If you haven’t come up with a good name for fantasy team yet, it may be helpful for you to know what an orchidometer is. According to testimony in the Barry Bonds trial yesterday, it’s a medical instrument used to measure testicles. Yes, that’s a picture of one.

You’re welcome.

The existence of orchidometers was explained to the jury by Larry Bowers of the U.S. Anti-Doping Agency as a means of creating a medical foundation for Kimberly Bell -- Bonds’ ex-girlfriend -- who will testify next week about Bonds’ alleged shriveling berries. I would not be at all shocked if Bell was handed one of these things on the stand next week. It could very well be the “if it doesn’t fit, you must acquit” moment of the Bonds trial. Or at least I’m hoping against hope it is because that post and three dozen others afterwards would write themselves.

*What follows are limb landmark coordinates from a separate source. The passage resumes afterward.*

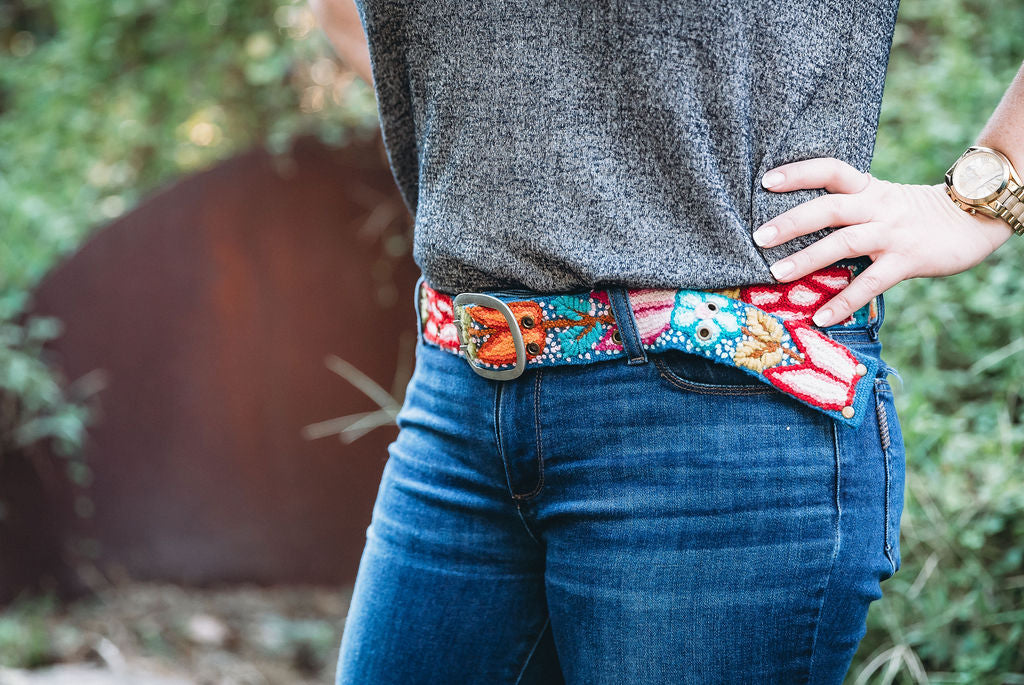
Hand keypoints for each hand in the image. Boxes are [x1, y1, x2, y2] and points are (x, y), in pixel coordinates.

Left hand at [752, 157, 1014, 326]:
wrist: (973, 220)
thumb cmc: (915, 215)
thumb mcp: (881, 200)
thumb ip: (848, 207)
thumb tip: (798, 225)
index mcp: (868, 189)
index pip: (830, 171)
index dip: (799, 173)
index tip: (765, 181)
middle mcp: (877, 207)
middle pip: (829, 208)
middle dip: (791, 222)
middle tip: (758, 237)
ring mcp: (892, 234)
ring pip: (844, 243)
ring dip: (808, 259)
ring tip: (776, 274)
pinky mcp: (906, 261)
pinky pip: (870, 283)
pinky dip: (844, 301)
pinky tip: (821, 318)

Anyway, Bowers explained other steroids side effects too in anticipation of hat size and shoe size testimony. Not that he was unscathed on these topics: under cross examination he admitted that there really are hardly any controlled scientific studies of these things -- doctors have ethical problems with doping otherwise healthy people to find out the side effects -- but that tests on baboons and anecdotal evidence of East German athletes bear it out. Oh, and of course we have a good decade’s worth of “just look at the size of his head!” baloney from sportswriters pretending that they know the first thing about performance enhancing drugs.

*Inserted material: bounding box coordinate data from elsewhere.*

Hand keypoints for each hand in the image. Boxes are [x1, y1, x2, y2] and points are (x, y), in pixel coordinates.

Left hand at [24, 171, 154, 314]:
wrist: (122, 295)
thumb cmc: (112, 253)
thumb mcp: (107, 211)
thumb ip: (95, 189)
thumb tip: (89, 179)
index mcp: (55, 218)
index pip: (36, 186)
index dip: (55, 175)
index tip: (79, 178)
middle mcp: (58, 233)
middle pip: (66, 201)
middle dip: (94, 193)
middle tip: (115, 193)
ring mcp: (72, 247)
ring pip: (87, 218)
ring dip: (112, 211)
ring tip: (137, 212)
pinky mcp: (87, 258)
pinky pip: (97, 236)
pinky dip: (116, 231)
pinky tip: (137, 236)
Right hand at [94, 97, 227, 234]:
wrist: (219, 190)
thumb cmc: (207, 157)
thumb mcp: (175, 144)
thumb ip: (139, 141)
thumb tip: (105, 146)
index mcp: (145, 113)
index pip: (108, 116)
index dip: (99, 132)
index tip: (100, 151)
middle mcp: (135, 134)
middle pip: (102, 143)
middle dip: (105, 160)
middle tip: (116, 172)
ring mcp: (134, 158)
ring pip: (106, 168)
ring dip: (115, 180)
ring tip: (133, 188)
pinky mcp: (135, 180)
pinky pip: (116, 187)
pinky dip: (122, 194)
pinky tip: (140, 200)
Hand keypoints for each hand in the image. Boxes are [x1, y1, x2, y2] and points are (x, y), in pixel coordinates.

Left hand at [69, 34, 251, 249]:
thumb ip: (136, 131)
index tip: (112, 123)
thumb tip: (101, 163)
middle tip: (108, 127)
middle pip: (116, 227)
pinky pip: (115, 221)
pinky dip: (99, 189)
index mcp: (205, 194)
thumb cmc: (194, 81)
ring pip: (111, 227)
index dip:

I still don’t understand why Bonds’ lawyers didn’t -- on Day One -- say “yes, Barry Bonds took steroids. He was unaware of it at the time, but by the time the BALCO investigation made the news, he got a clue.” Doing so would be wholly consistent with his grand jury testimony as I read it. It would also preempt and make irrelevant all of this talk of his hat size, shoe size and -- most importantly -- his testicles. It just seems to me that if the defense is trying to make the case that no, Barry Bonds didn’t ever take steroids, they’re going lose on that point. I read “Game of Shadows.” To deny that Bonds took steroids is to live in fantasy land. They should keep this a case about lying under oath, not drug use.

But then again, if they did that, we wouldn’t have learned what an orchidometer is. And now that I have that knowledge, I really don’t want to go back to a world in which I didn’t.